Detective Thomas Gaul, the lead investigator, said he was not authorized to speak about the facts of the case but was able to say of the victim: "It was not the result of him being involved in anything illegal. His killing was a senseless, cowardly act."
Jett had never been in trouble with the law, police said. A cheerful jokester outside the ring but dedicated inside it, Jett had chosen the gym over the streets, his family said.
Davis, who lived a few blocks away from Jett's mother, had sold Jett a late-model junker, said Sgt. Bob Wilkins of the Homicide Task Force, which handled the case with help from officers of the 12th District and Criminal Intelligence Unit.
When the car broke down a few days later, Davis refused to refund Jett's money even after the teen had returned the car, Wilkins said.
The argument got physical, and Jett bested Davis, who was seven years older. Embarrassed, Davis got a gun.
Jett, who lived in Northeast Philadelphia with his father, never saw Davis coming, Wilkins said.
Moments after he was shot, his mother, Lychelle Wright, held him on the street. He died 20 minutes later at the Hospital of the University of Pennsylvania.
Jett was buried Monday. His father, Alphonso Jett, a bicycle-patrol officer in Center City's Ninth District, told the large group of friends and family at Pinn Memorial Baptist Church that he had not only lost his only son, but his best friend.
After the funeral, Jett recalled how he had been surprised when his 12-year-old son insisted on taking up boxing. He took his son to Upper Darby Boxing, and the slender youngster took to the violent sport.
"I never thought it would go as far as it did," he said.
Jahmeer Jett relied on speed and smarts rather than brawn, and Alphonso Jett found himself accompanying his son to boxing tournaments, including the Golden Gloves Nationals in Nevada in 2011. The teenager lost in the finals, but he and his father had dinner with the famed trainer Roger Mayweather.
"He smiled outside the ring, but when he got in the ring, he took care of business," Jett said.
Hours before he was killed, Jett texted his trainer, Eugene "Chip" Hart Jr., a question.
The junior welterweight had notched 35 victories against five defeats as an amateur, and had earned a state Golden Gloves championship. Now, although he had a day job as a dietitian in a nursing home, Jett was mulling a pro career.
"Do you honestly think I have what it takes to make it in boxing?" Jett asked.
"You have everything it takes - you just have to find if you have the passion to do what it takes," Hart wrote back.
There was no doubt in Jett's reply:
"I know I have what it takes. And I am ready."

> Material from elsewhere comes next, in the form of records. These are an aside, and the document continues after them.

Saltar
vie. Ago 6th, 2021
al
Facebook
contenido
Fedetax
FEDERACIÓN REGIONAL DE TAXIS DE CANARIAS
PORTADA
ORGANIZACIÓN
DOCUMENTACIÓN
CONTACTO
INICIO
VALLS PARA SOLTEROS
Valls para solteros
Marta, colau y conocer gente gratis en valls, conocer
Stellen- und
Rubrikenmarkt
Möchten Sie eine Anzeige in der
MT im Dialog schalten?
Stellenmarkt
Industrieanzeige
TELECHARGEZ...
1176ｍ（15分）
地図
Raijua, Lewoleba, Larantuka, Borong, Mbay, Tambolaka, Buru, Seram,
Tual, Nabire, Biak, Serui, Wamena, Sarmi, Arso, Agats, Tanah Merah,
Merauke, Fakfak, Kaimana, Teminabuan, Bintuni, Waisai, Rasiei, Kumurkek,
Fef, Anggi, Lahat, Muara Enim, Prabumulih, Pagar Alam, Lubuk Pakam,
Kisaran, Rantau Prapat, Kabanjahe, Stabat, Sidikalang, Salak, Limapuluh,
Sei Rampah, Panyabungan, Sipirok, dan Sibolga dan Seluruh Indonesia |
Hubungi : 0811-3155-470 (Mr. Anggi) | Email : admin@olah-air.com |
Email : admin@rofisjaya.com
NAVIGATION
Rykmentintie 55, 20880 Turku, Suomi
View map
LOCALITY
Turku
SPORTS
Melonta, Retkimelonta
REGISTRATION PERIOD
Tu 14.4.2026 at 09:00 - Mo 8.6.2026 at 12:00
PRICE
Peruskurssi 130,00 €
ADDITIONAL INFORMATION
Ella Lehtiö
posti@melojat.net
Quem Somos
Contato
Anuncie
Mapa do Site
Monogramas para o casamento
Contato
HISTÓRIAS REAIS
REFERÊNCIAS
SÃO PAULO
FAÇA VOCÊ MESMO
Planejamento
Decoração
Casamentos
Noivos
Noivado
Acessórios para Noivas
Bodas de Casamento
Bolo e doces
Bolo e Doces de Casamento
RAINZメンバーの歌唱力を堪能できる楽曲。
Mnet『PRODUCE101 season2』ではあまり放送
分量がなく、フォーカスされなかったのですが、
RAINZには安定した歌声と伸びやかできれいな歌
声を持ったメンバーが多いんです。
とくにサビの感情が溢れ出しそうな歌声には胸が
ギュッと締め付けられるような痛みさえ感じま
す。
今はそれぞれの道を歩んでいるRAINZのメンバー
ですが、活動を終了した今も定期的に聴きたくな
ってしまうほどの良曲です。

On Monday, Hart said that he had a plan for Jett: three more amateur matches, then go pro. His next bout was scheduled for Feb. 14.
"He had unbelievable potential," Hart said. "At the age of 15 or 16, he sparred professional fighters and dominated some of those guys."
But beside all his potential in the ring, Hart said, he would be remembered most for the person he was outside it.
"He will always be remembered for his smile," he said. "It's hard to believe something like this could happen to such a beautiful person."